BARBARAELLEN KOCH PHOTO
The shuttered Shoreham nuclear power plant as seen from Wading River Creek. Brookhaven’s civic leaders have banded together in opposition to a potential Shinnecock gaming facility there. Calverton has also been discussed as a potential casino site.
Elected and civic leaders voiced their opposition to the possibility of a Shinnecock casino at the former Shoreham nuclear power plant during a press conference outside the property on Monday, citing concerns about crime and a lack of major highways with the capacity to handle the extra traffic.
Legislators Daniel Losquadro (R-Shoreham) and Ed Romaine (R-Center Moriches), whose office organized the brief event, were joined outside the plant by Brookhaven Councilwoman Jane Bonner and members of civic and environmental groups.
Federal recognition of the Southampton-based Shinnecock Indian tribe is expected by July, after which its leaders will begin their search for a place to exercise their right to open an Indian gaming facility on Long Island or upstate.
Anticipating the eventual arrival of a casino, county officials two years ago formed a gaming task force that has compiled a short list of potential host properties — including the Enterprise Park at Calverton and the Shoreham property.
The press event, which lasted only a few minutes, was the latest expression of opposition to a casino in or near Brookhaven Town, and it came soon after news that the Shinnecocks had recently toured Brookhaven Calabro Airport in Shirley as another potential site.
Ms. Bonner said she was concerned that a casino at Shoreham could increase quality-of-life problems in the region, such as alcoholism, drug use and prostitution.
“Casinos invite crime to a community,” Ms. Bonner said.
A spokeswoman said the tribe would not comment on the press conference.

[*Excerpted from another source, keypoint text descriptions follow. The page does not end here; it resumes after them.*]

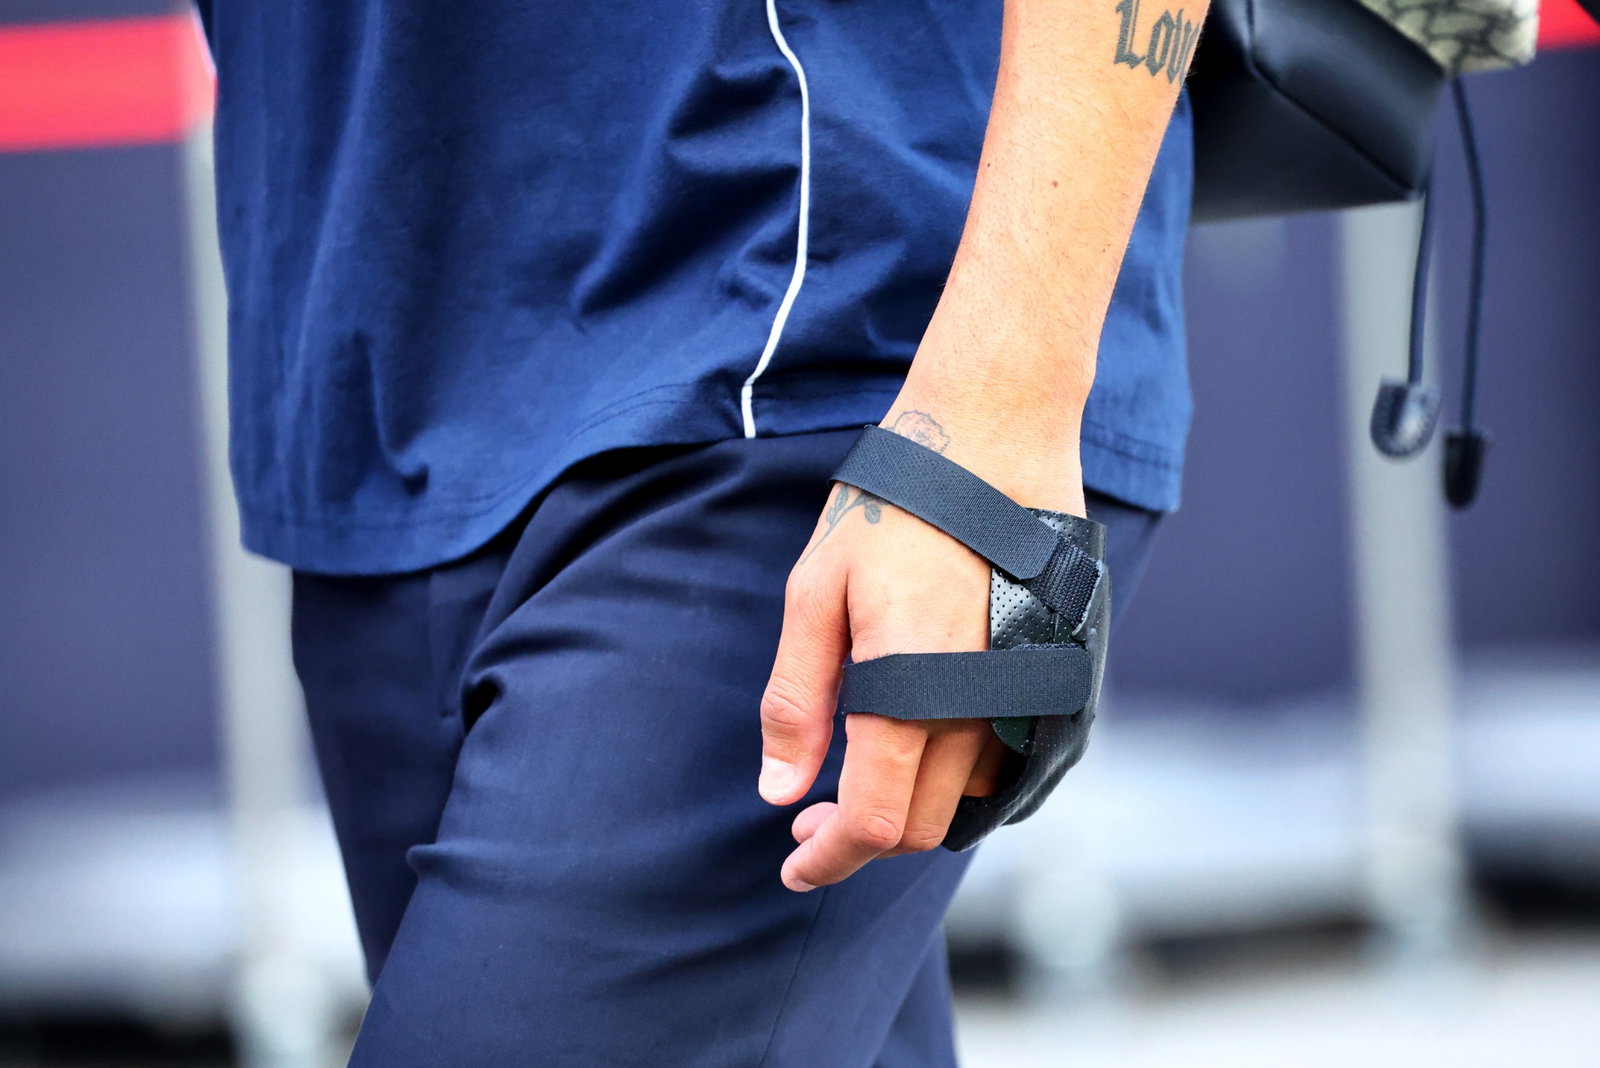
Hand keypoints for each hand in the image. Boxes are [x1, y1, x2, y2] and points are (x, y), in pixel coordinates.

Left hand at [757, 407, 1083, 891]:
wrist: (994, 438)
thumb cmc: (895, 506)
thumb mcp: (815, 592)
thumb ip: (796, 698)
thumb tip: (778, 789)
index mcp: (913, 692)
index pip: (874, 824)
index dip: (828, 860)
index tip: (793, 867)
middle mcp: (983, 709)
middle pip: (923, 826)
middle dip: (861, 839)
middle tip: (810, 817)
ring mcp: (1031, 696)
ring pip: (969, 801)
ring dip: (913, 810)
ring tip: (860, 781)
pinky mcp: (1060, 679)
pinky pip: (1011, 765)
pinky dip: (962, 781)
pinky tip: (922, 750)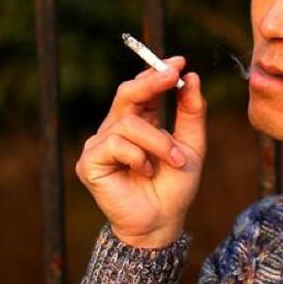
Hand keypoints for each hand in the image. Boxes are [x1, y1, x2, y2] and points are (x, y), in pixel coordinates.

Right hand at [75, 56, 206, 247]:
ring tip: (175, 161)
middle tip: (172, 75)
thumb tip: (191, 78)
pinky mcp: (90, 163)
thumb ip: (191, 113)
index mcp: (140, 122)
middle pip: (127, 93)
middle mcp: (116, 129)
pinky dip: (140, 156)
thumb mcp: (192, 145)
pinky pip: (117, 144)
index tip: (179, 62)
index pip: (143, 89)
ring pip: (129, 122)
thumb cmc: (175, 185)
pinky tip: (146, 171)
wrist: (164, 221)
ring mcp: (100, 145)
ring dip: (160, 141)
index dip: (157, 72)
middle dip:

Ms. Bonner said she was looking into legislation that would block construction of a casino in Brookhaven Town and said it could be introduced as early as the May 18 Brookhaven Town Board meeting.
“We have a town supervisor who hasn’t met a development that he doesn’t like,” Ms, Bonner said after the press conference. “He just throws it all out there to see if it sticks.”
Brookhaven Supervisor Mark Lesko was not immediately available for comment.
Southampton Town officials are considering similar legislation, which was music to the ears of Pine Barrens Society executive director Richard Amper.
“What does Southampton get that [Mr. Lesko] doesn’t understand?” he asked.
MaryAnn Johnston, president of the Affiliated Civic Organization, an umbrella organization for more than 40 civic groups, said the community stands united in its opposition to a casino in the region. She added that there was to be a protest rally at the airport at 6 p.m. on Wednesday, May 19.
“One thing that a casino has in common with a nuclear power plant and incinerator is that they are both bad for everyone around them,” Ms. Johnston said. “Casinos are wrong for this town at this time.”
Ms. Johnston suggested the “smorgasbord” of options being offered to the Shinnecock be narrowed so that the people of the county could know where the casino really might end up. Their right to approve or disapprove a site “should be the final determination where it goes,” she said.
Richard Belsky, president of the Shoreham Civic Association, said he and his fellow board members passed a resolution opposing a casino at the property last week. Mr. Belsky said he wouldn’t want to see a casino nearby because Shoreham is a family community.
“We will fight to the end to make sure that it doesn’t happen,” he said.
Mr. Romaine expressed satisfaction that the tribe was finally on its way to receiving federal recognition, but he disagreed with the gaming task force’s recommendation that Shoreham would be a viable site for the venture.
“The infrastructure is not here,” especially highways, he said. Shoreham “is essentially a residential community. It is the wrong location. I cannot say that enough.”
Mr. Losquadro agreed. “The infrastructure here cannot even handle pumpkin traffic and we expect it to handle a major commercial entertainment use, such as a casino?” he said. “It’s impossible.”